One of those endings made me a little – huh. There’s an ending where the protagonist leaves the company and is struggling for opportunities a bit and, without player input, makes a seat-of-the-pants decision to kind of exploit her disabled niece for marketing purposes. I suspect some players would hate this because it’s an Unethical Act that the player is forced into; that doesn’t bother me so much as the fact that it’s kind of unprecedented, character-wise, and therefore feels like it should be a character turning point rather than an epilogue. The main story isn’t really about the character being consciously desperate for work, or being willing to manipulate people – and earlier in the story their niece is one of the few things they clearly assert caring about. So it just feels like an oddly weighty character pivot for an epilogue, regardless of how I’ve behaved earlier in the story.

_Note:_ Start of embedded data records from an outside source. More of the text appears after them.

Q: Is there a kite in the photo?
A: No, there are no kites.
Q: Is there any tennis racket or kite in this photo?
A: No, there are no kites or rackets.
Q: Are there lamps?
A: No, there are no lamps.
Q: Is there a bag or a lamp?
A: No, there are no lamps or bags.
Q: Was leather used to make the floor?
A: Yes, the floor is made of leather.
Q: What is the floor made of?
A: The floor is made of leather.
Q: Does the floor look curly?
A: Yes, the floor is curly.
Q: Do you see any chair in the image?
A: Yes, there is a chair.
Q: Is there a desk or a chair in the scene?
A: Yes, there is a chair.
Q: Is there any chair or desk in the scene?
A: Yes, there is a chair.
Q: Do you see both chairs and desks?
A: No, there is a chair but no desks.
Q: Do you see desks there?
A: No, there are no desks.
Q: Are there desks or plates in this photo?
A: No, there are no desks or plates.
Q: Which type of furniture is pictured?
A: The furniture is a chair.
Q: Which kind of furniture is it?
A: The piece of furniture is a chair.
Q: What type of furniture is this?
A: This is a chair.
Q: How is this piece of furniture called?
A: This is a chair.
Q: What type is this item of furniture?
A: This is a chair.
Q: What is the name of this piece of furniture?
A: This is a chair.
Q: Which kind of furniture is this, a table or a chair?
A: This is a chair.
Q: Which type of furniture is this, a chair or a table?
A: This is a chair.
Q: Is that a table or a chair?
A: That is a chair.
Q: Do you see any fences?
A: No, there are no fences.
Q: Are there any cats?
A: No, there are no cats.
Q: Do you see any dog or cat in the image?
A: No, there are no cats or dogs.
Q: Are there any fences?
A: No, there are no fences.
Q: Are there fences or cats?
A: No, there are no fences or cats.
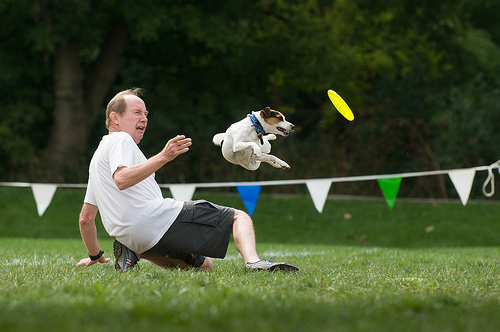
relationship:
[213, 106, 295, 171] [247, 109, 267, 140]
dog has a collar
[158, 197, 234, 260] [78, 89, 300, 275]
brown shorts on man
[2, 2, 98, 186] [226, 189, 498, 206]
large tree by trail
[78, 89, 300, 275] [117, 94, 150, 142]
man with an odd face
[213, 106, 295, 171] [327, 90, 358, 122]
dog after a frisbee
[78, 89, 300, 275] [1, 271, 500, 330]
man on ground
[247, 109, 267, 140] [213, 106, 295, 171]
collar on dog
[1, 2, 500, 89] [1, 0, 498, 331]
trees along park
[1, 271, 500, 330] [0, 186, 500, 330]
grass in field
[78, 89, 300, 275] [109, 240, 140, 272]
man has sneakers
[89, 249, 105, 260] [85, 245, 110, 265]
watch on mans wrist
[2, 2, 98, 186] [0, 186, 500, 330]
tree bordering field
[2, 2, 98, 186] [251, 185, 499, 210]
tree along pathway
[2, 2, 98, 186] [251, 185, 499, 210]
tree on pathway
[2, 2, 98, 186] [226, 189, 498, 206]
tree on trail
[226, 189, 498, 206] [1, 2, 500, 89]
paved trail has trees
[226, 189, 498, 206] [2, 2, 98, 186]
pathway has a tree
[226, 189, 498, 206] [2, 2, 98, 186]
walkway borders a tree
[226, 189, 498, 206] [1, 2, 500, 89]
paved trail runs along trees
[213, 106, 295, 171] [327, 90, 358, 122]
dog catches frisbee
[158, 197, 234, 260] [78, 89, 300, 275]
shorts on man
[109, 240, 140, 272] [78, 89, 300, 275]
sneakers on man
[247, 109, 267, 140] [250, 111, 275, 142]
collar around dogs neck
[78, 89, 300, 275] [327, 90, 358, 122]
man playing frisbee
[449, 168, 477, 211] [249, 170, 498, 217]
flags on a banner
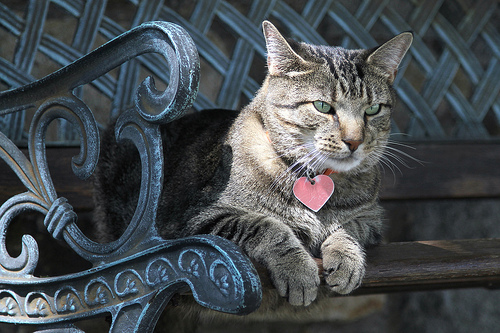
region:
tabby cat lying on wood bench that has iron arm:
[0, 18, 497, 332]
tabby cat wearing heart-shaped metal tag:
[94, 21, 413, 307]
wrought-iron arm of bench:
[0, 21, 266, 332]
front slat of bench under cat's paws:
[263, 237, 498, 298]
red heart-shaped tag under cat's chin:
[290, 170, 335, 210]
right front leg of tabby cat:
[201, 207, 322, 309]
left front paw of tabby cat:
[319, 232, 366, 296]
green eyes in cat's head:
[261, 17, 415, 176]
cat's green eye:
[311, 98, 338, 115]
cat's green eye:
[363, 99, 384, 117]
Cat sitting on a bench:
[26, 23, 400, 298]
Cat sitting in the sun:
[40, 39, 406, 303]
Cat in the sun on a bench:
[46, 30, 406, 302]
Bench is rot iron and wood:
[3, 106, 478, 310]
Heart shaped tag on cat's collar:
[276, 164, 346, 219]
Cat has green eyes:
[298, 91, 391, 127]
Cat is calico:
[172, 114, 315, 261]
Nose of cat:
[328, 126, 373, 152]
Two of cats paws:
[257, 226, 374, 318]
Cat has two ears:
[246, 16, 416, 87]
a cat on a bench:
[67, 16, 414, 316]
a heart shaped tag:
[291, 173, 336, 212]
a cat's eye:
[310, 97, 335, 113]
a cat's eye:
[364, 102, 382, 117]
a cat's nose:
[342, 138, 365, 152]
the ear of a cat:
[260, 18, 314, 75]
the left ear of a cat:
[370, 32, 412, 79]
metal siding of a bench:
[1, 18, 256, 332]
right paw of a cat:
[270, 257, 318, 307]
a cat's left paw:
[319, 253, 369, 295]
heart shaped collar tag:
[288, 171, 335, 214]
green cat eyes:
[306, 93, 388, 123]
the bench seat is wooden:
[169, 215, 498, 303]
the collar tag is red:
[289, 170, 336, 212]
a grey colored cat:
[81, 17, 428, 314]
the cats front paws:
[263, 245, 376, 313]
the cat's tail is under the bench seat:
[151, 268, 341, 324]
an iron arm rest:
[0, 18, 271, 325]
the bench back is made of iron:
[0, 0, 499, 150]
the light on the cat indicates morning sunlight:
[216, 17, 424, 304]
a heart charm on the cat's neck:
[288, 165, 335, 214]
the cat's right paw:
[253, 227, 323, 311]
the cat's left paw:
[318, 228, 368, 298]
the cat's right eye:
[310, 92, 338, 121]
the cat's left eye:
[360, 94, 386, 121]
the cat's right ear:
[253, 14, 320, 84]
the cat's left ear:
[358, 27, 416, 79]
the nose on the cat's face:
[338, 108, 368, 152]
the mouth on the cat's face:
[324, 146, 364, 167]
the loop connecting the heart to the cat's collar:
[300, 162, 322, 185]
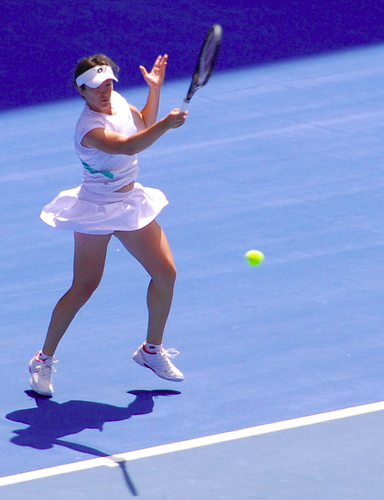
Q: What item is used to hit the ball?
A: A racket.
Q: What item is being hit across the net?
A: A ball.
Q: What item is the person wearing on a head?
A: A visor.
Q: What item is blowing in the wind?
A: A skirt.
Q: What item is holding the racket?
A: A arm.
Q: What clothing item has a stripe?
A: A shirt.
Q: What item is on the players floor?
A: A shadow.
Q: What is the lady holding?
A: A tennis racket.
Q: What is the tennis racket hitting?
A: A tennis ball.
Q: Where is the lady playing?
A: A tennis court.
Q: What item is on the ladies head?
A: A visor.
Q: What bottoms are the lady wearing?
A: A skirt.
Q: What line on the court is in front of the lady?
A: The white line.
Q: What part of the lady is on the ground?
A: Her feet.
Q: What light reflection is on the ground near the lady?
A: Her shadow.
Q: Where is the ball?
A: In front of the lady.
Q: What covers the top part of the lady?
A: Her shirt.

Except – hm. While writing this review I found a sixth ending, which wasn’t hugely notable except that a sequence after that suggests that there’s content unlocked by getting more endings, so most likely there’s a True Ending deal that you can only get if you find all the other endings, which, very VN right there. So even though most of the outcomes are about how it’s exhausting and well-nigh-impossible to change corporate culture from inside, but leaving just screws you, it’s possible that there’s an ending. I’m definitely not gonna find it within the confines of comp season, and probably not after; I don’t really enjoy exhaustive play for its own sake, and there’s not enough variation between plays, or enough satisfaction in the individual endings, to make heavy repeat play rewarding.
While this is a really respectable piece, and there’s a lot to like about it, I don’t really love it. And I think that’s probably more about its priorities than its execution; I’d prefer a much more strongly-characterized protagonist, for example, but I think that this would likely go against its design goals, and it feels as though this is a piece that pretty firmly knows what it’s going for.
Thank you Sam for taking the time to play and write about my game, this is a really helpful and thorough review! It’s great to have different perspectives on my work so that I can evaluate it more objectively.